Enforcing FCRA: State Agencies Can Do it Too
The Fair Credit Reporting Act (FCRA), a U.S. Federal Government legislation that ensures the accuracy and fairness of credit reporting, is often mentioned in conjunction with the entities enforcing it such as the Consumer Financial Protection Bureau (CFPB) and Federal Trade Commission (FTC). In a recent court case, In the Matter of Encore Capital Group, Inc., Midland Funding, LLC, and Midland Credit Management, Inc., state agencies were brought to the fore when a debt buyer faced a multi-million dollar enforcement action from over 40 states.
The states alleged violations of both the FCRA and the Fair Debt Collection Practices Act (FDCPA), a federal law which limits the actions of third-party debt collectors attempting to collect debts on behalf of another person or entity. According to the National Law Review, this is not the first time state authority enforced consumer statutes have arisen. 15 U.S.C. § 1681s(c), “provides state agencies with the authority to investigate and bring enforcement actions against credit reporting agencies, furnishers, and other regulated persons under FCRA.” All of this includes a broad range of relief and fees.

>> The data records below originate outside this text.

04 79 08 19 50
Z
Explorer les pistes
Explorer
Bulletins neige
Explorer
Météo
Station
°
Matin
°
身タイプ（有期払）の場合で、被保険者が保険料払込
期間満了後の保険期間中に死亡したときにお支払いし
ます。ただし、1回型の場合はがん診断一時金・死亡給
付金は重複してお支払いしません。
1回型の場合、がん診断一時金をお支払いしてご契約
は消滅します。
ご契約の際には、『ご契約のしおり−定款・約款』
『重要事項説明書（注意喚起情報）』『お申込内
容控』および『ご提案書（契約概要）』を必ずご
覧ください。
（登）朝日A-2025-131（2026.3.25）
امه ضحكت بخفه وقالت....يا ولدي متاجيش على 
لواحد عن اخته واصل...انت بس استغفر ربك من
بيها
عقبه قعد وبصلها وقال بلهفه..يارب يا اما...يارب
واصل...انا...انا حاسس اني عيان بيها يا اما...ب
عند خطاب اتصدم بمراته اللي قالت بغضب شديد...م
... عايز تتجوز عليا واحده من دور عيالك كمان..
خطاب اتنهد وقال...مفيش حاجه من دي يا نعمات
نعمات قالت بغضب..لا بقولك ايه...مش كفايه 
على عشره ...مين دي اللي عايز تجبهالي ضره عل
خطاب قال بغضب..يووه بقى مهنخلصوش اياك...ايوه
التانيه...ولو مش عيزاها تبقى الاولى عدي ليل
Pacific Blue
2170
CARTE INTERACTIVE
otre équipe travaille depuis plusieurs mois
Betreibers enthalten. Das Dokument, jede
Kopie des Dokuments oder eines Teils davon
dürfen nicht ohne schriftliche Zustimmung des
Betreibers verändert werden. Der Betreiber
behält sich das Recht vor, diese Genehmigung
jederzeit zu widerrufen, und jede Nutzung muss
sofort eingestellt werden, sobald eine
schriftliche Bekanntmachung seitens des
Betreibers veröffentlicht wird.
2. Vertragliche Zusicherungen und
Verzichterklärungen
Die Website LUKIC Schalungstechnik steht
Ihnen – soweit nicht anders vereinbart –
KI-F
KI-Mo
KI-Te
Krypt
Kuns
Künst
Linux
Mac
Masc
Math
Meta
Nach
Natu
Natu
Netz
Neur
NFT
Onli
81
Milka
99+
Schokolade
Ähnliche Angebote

While states do have authority under FCRA, it is not unlimited. In any suit filed by a state agency, they must both confer with the CFPB and FTC, as well as allow the federal agencies to participate. States must also first file for injunctive relief, a court order for the defendant to stop the specified behavior, before filing for monetary relief. A further restriction, state agencies’ monetary relief is limited to any infraction committed after the injunctive relief.
State agencies rarely file to enforce the FCRA because of these steep limitations. However, a company that falls out of FCRA compliance, particularly while settling with state regulators, can and most likely will be held accountable.